Problem details –
Your answer must be the lines of the entries below, exactly as written, from the first line through the line containing "WR-629, day: Aug 17 -> Aug 14".
(Beginning of Exercise data)
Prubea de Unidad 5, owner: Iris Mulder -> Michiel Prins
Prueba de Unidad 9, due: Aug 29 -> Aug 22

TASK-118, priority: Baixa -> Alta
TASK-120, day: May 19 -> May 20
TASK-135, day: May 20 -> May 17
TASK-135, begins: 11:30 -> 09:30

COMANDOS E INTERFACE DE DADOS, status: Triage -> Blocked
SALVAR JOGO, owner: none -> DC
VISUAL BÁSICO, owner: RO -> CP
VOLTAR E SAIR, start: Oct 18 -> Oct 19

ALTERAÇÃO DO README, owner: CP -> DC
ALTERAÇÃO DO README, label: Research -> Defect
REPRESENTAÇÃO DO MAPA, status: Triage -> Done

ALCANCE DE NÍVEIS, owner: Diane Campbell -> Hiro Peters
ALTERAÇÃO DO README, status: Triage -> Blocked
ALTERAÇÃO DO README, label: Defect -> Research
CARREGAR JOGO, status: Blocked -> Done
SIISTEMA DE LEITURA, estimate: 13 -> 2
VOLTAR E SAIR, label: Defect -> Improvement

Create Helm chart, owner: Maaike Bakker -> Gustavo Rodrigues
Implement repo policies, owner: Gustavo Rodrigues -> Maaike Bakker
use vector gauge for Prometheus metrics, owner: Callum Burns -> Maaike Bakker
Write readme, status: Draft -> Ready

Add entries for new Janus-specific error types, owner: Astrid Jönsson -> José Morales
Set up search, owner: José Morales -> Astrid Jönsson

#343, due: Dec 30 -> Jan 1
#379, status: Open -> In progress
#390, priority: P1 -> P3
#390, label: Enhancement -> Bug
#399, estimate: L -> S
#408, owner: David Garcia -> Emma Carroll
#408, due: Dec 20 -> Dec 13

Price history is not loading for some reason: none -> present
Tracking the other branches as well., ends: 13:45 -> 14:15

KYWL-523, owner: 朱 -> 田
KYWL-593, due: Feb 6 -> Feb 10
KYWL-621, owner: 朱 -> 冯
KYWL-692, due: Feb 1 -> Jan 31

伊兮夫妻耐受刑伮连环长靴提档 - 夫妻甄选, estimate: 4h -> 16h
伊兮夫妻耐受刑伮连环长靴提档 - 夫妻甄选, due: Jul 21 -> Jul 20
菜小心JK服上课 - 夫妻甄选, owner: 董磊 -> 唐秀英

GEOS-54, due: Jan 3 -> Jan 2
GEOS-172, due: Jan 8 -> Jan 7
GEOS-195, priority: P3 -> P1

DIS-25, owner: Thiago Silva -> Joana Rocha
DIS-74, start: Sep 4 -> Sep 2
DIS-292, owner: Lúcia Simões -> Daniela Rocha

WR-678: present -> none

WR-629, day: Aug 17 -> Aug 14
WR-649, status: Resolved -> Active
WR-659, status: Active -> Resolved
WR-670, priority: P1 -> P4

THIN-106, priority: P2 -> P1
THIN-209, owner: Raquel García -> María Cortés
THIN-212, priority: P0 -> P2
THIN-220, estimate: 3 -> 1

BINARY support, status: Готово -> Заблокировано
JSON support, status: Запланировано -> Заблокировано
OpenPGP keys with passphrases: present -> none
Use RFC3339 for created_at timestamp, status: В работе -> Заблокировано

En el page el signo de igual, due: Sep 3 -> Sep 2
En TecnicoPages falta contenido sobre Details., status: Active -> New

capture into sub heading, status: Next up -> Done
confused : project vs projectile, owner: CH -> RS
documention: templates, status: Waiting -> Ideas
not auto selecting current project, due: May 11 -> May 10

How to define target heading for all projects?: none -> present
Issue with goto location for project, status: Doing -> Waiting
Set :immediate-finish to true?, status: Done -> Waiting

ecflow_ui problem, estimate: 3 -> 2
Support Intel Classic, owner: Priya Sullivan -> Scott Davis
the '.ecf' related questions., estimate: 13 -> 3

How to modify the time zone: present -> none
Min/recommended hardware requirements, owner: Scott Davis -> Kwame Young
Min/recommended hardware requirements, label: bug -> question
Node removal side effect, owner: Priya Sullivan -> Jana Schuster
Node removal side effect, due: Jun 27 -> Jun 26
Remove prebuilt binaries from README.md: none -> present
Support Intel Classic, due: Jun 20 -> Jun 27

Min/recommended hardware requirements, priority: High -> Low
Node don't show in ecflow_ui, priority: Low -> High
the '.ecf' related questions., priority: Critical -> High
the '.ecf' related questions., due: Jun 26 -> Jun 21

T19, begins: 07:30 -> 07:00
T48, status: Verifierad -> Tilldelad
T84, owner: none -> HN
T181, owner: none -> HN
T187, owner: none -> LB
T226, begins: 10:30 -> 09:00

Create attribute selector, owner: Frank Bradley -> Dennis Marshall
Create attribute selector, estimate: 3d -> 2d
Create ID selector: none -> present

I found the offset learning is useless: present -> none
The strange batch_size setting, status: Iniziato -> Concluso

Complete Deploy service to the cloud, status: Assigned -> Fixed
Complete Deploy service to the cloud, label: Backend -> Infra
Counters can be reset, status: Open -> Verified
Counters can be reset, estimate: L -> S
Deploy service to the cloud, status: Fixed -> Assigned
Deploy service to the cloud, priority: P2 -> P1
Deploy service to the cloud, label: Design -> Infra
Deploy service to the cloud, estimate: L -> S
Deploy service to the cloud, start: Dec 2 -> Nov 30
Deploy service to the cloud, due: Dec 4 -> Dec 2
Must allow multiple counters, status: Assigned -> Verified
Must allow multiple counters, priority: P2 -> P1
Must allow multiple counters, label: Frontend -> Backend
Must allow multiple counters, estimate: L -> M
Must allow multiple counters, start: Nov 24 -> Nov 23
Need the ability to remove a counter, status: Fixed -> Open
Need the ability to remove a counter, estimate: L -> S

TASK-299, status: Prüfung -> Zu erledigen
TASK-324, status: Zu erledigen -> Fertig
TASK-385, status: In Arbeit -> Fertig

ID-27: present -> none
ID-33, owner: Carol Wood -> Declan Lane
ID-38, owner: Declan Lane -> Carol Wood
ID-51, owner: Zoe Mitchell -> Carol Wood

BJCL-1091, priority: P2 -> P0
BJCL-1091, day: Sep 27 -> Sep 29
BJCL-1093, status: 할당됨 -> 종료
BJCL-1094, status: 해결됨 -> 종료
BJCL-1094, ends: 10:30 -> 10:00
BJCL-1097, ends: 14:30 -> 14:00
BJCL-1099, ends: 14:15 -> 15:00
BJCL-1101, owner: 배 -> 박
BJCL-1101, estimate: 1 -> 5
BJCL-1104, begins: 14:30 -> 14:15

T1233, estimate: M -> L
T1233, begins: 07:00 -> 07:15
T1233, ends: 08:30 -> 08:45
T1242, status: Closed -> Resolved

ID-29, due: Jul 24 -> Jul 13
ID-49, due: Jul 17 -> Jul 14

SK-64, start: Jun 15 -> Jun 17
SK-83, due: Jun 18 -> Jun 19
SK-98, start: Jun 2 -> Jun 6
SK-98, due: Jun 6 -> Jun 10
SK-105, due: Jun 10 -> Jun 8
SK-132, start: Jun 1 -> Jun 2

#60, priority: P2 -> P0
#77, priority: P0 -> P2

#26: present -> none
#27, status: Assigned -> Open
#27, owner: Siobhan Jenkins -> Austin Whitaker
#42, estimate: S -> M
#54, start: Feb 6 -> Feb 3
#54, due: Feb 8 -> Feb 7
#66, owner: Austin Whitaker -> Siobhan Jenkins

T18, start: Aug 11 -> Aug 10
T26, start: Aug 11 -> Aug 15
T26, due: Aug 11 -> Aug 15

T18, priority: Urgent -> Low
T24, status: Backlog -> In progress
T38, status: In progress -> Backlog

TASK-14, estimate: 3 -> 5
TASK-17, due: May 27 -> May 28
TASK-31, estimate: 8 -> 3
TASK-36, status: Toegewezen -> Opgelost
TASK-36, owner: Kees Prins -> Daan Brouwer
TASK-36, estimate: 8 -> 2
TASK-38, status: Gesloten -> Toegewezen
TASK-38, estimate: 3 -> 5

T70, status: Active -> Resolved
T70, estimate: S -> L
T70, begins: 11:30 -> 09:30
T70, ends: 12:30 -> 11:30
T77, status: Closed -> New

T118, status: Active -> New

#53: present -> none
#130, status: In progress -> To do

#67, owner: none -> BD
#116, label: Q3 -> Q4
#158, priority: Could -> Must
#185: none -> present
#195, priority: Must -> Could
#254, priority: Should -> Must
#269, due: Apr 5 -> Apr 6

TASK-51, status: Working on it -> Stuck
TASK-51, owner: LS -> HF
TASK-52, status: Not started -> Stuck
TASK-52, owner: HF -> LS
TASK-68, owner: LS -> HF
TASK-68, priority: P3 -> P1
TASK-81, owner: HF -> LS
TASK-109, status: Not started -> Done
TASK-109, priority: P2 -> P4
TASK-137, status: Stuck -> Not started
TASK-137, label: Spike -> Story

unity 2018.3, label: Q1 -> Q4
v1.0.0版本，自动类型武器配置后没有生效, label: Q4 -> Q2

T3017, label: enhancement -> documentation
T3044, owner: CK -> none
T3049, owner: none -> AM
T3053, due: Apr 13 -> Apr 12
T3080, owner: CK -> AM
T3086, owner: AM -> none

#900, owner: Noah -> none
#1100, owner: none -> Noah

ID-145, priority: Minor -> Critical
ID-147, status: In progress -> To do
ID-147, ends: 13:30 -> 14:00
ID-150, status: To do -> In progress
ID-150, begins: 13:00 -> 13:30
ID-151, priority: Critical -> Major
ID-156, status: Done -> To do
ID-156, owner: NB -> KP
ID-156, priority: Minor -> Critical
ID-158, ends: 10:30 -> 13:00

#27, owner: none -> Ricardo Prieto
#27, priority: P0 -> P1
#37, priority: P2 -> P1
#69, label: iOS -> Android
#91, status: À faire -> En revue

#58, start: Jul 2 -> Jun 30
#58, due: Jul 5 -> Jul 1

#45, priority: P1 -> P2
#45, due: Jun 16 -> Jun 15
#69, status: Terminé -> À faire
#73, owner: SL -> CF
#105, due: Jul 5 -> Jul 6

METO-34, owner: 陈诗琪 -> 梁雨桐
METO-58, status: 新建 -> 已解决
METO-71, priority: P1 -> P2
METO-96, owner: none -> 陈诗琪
(End of Exercise data)
Answer box –
Prubea de Unidad 5, owner: Iris Mulder -> Michiel Prins
Prueba de Unidad 9, due: Aug 29 -> Aug 22

TASK-118, priority: Baixa -> Alta
TASK-120, day: May 19 -> May 20
TASK-135, day: May 20 -> May 17
TASK-135, begins: 11:30 -> 09:30

COMANDOS E INTERFACE DE DADOS, status: Triage -> Blocked
SALVAR JOGO, owner: none -> DC
VISUAL BÁSICO, owner: RO -> CP
VOLTAR E SAIR, start: Oct 18 -> Oct 19

ALTERAÇÃO DO README, owner: CP -> DC
ALTERAÇÃO DO README, label: Research -> Defect
REPRESENTAÇÃO DO MAPA, status: Triage -> Done

ALCANCE DE NÍVEIS, owner: Diane Campbell -> Hiro Peters
ALTERAÇÃO DO README, status: Triage -> Blocked
ALTERAÇÃO DO README, label: Defect -> Research
CARREGAR JOGO, status: Blocked -> Done
SIISTEMA DE LEITURA, estimate: 13 -> 2
VOLTAR E SAIR, label: Defect -> Improvement

Create Helm chart, owner: Maaike Bakker -> Gustavo Rodrigues
Implement repo policies, owner: Gustavo Rodrigues -> Maaike Bakker
use vector gauge for Prometheus metrics, owner: Callum Burns -> Maaike Bakker
Write readme, status: Draft -> Ready

Add entries for new Janus-specific error types, owner: Astrid Jönsson -> José Morales
Set up search, owner: José Morales -> Astrid Jönsson

#343, due: Dec 30 -> Jan 1
#379, status: Open -> In progress
#390, priority: P1 -> P3
#390, label: Enhancement -> Bug
#399, estimate: L -> S
#408, owner: David Garcia -> Emma Carroll
#408, due: Dec 20 -> Dec 13

Price history is not loading for some reason: none -> present
Tracking the other branches as well., ends: 13:45 -> 14:15

KYWL-523, owner: 朱 -> 田
KYWL-593, due: Feb 6 -> Feb 10
KYWL-621, owner: 朱 -> 冯
KYWL-692, due: Feb 1 -> Jan 31

伊兮夫妻耐受刑伮连环长靴提档 - 夫妻甄选, estimate: 4h -> 16h
伊兮夫妻耐受刑伮连环长靴提档 - 夫妻甄选, due: Jul 21 -> Jul 20
菜小心JK服上课 - 夫妻甄选, owner: 董磊 -> 唐秀英

GEOS-54, due: Jan 3 -> Jan 2
GEOS-172, due: Jan 8 -> Jan 7
GEOS-195, priority: P3 -> P1

DIS-25, owner: Thiago Silva -> Joana Rocha
DIS-74, start: Sep 4 -> Sep 2
DIS-292, owner: Lúcia Simões -> Daniela Rocha

WR-678: present -> none

WR-629, day: Aug 17 -> Aug 14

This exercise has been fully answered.